Bir cehennemde kimse böbürlenemez!
Havalimanı Katliamı, henüz dört, beş yıl önce dünyanın “cennet” sayabildiği Türkiye’nin, yurtta savaş cihanda savaş ile nasıl bir cehennem haline geldiğinin son kanlı...
Havalimanı Katliamı, henüz dört, beş yıl önce dünyanın “cennet” sayabildiği Türkiye’nin, yurtta savaş cihanda savaş ile nasıl bir cehennem haline geldiğinin son kanlı kanıtı.
Ajanslar canlı bombanın üzerine atlayan bir “kahraman polis”ten (veya “güvenlik görevlisi”nden) söz ediyor. Öyleyse, helal olsun ona.
Ama hepimizin de devletteki, istihbarattaki, güvenlikteki, “terörist ayrımı”ndaki zaaflardan söz etmemiz gerekiyor.
Bu, katliamlarda öldürülen onca insana hepimizin borcu.
Lanet olsun katliamseverlere…
Lanet olsun katliamcılara…
Lanet olsun katliamcıları ayırmış olanlara!
İstihbarat uyarı, tedbir becerisine de bravo!
Onca insan, hepimizin kaybıdır yine!
Ve hepimizin kayıpları katlanıyor, kanatlanıyor.
***
Doğru, bu katliam “dünyanın herhangi bir yerinde olabilirdi!.”
Paris’te oldu, Brüksel’de oldu, ABD’de oldu.

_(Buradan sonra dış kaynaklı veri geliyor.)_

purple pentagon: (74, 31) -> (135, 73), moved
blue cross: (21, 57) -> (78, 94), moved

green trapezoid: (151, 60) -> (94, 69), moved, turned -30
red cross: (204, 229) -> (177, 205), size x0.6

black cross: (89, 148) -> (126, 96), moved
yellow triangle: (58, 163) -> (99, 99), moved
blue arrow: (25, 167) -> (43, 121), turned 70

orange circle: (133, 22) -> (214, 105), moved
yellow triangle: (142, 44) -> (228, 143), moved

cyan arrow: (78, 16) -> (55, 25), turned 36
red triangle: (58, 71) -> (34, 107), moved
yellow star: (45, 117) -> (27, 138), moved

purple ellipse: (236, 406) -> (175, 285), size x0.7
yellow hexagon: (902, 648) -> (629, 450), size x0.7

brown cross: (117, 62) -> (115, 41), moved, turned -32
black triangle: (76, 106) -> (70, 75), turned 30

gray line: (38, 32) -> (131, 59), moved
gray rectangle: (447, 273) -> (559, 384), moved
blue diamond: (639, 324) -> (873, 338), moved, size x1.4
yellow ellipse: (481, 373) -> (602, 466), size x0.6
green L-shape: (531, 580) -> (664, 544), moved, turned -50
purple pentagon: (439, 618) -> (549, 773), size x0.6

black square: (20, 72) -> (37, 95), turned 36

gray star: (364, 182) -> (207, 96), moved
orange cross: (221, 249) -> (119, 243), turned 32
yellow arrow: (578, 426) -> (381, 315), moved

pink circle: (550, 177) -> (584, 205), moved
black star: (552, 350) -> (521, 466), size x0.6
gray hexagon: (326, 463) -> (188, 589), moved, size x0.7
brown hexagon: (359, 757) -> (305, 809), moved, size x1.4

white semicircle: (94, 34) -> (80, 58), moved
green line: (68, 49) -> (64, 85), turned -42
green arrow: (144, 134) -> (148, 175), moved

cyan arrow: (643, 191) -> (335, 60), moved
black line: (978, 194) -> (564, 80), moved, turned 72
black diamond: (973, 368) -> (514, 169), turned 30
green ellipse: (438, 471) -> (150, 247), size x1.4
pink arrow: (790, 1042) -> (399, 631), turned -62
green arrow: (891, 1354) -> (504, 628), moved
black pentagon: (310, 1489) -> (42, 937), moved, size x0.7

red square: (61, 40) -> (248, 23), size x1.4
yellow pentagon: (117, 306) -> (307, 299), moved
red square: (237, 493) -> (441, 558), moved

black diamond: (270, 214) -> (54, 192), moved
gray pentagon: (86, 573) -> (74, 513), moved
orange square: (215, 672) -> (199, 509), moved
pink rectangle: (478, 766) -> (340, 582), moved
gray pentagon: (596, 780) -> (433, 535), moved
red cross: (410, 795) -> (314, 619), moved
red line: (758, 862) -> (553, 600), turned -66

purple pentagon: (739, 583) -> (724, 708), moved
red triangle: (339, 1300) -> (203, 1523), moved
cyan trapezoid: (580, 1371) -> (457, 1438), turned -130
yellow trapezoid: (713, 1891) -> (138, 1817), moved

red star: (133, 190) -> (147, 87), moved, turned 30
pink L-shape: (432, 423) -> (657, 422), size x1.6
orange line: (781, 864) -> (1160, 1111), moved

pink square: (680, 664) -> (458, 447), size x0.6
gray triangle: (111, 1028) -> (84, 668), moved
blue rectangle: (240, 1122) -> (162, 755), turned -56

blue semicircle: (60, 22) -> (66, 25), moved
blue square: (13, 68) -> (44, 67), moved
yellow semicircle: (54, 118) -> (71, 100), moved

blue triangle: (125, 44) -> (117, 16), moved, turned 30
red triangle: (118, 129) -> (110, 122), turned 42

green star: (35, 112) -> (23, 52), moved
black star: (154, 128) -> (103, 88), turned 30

Ancak ABD’deki “iç terörizm ve şiddet paranoyası” dışında, Irak, Afganistan, Suriye, belki Pakistan, Nijerya, Somali hariç hiçbir yerde bu kadar çok, bu kadar sık, bu kadar kanlı olmadı.
Bu ülke yöneticilerinin esas görevi, dünyanın herhangi bir yerindekileri değil, öncelikle kendi ülkelerindeki saldırıları önlemek.
Suruç’tan sonra “çözüm süreci”ni bitirip Ankara Garı Katliamı’ndan sonra“Anketlerde oy oranımız artıyor” diyebilmişlerin de!